**WORK ITEM:** Line by line, copy out the data that follows.

-- -- --

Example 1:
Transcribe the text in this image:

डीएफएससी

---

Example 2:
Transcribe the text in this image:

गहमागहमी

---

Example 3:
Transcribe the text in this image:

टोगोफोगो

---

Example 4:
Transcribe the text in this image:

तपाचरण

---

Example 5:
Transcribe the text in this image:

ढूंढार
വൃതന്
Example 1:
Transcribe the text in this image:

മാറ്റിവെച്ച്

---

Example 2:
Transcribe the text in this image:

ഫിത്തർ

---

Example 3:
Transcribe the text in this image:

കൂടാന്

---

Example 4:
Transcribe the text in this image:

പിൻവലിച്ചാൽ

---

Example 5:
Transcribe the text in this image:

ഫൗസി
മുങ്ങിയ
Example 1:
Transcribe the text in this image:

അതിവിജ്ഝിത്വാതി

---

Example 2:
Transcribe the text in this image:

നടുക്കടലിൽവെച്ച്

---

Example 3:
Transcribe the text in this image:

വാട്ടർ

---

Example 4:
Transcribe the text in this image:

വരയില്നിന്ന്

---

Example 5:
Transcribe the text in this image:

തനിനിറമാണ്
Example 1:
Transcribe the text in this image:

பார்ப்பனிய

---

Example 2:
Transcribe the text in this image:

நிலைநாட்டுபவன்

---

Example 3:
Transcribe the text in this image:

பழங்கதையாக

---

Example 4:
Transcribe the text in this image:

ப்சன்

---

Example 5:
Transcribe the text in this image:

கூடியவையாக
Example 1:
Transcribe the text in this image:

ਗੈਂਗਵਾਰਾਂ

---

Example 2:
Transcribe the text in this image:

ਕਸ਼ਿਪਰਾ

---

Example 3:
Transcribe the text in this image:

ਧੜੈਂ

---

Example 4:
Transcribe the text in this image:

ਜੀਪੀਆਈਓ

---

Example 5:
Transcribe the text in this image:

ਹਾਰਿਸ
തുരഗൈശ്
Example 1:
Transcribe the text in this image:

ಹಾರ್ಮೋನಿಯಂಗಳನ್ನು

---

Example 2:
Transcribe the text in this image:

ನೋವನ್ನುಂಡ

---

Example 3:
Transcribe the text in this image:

-- -- --

**REPLY TO THE TASK:**
Example 1:
Transcribe the text in this image:

डीएफएससी

---

Example 2:
Transcribe the text in this image:

गहमागहमी

---

Example 3:
Transcribe the text in this image:

टोगोफोगो

---

Example 4:
Transcribe the text in this image:

तपाचरण

---

Example 5:
Transcribe the text in this image:

ढूंढार
വൃതന്
Example 1:
Transcribe the text in this image:

മാറ്റിവെച്ച്

---

Example 2:
Transcribe the text in this image:

ഫിത്തർ

---

Example 3:
Transcribe the text in this image:

കൂടാന്

---

Example 4:
Transcribe the text in this image:

പിൻവലിച്ചാൽ

---

Example 5:
Transcribe the text in this image:

ഫൗസി
മുങ്ങിയ
Example 1:
Transcribe the text in this image:

അതിവിജ്ഝിത്വാതി

---

Example 2:
Transcribe the text in this image:

നടുക്കടലിൽവെച്ച്

---

Example 3:
Transcribe the text in this image:

വാട്ടർ

---

Example 4:
Transcribe the text in this image:

വരയില്നിന്ന്

---

Example 5:
Transcribe the text in this image:

തനിനിറമാണ്
Example 1:
Transcribe the text in this image:

பார்ப்பனிய

---

Example 2:
Transcribe the text in this image:

நிலைநாட்டுபவன்

---

Example 3:
Transcribe the text in this image:

பழங்கதையாக

---

Example 4:
Transcribe the text in this image:

ப்சன்

---

Example 5:
Transcribe the text in this image:

கூடியவையாக
Example 1:
Transcribe the text in this image:

ਗੈਂਗਵਾਰਾਂ

---

Example 2:
Transcribe the text in this image:

ਕਸ਼ਿਪਰਾ

---

Example 3:
Transcribe the text in this image:

ਧੜੈਂ

---

Example 4:
Transcribe the text in this image:

ਜੀਪੀਆਈਓ

---

Example 5:
Transcribe the text in this image:

ਹਾਰਿਸ
തുരഗൈശ്
Example 1:
Transcribe the text in this image:

ಹಾರ್ಮೋನಿಯಂಗಳನ್ನು

---

Example 2:
Transcribe the text in this image:

ನೋವನ್ನುಂಡ

---

Example 3:
Transcribe the text in this image:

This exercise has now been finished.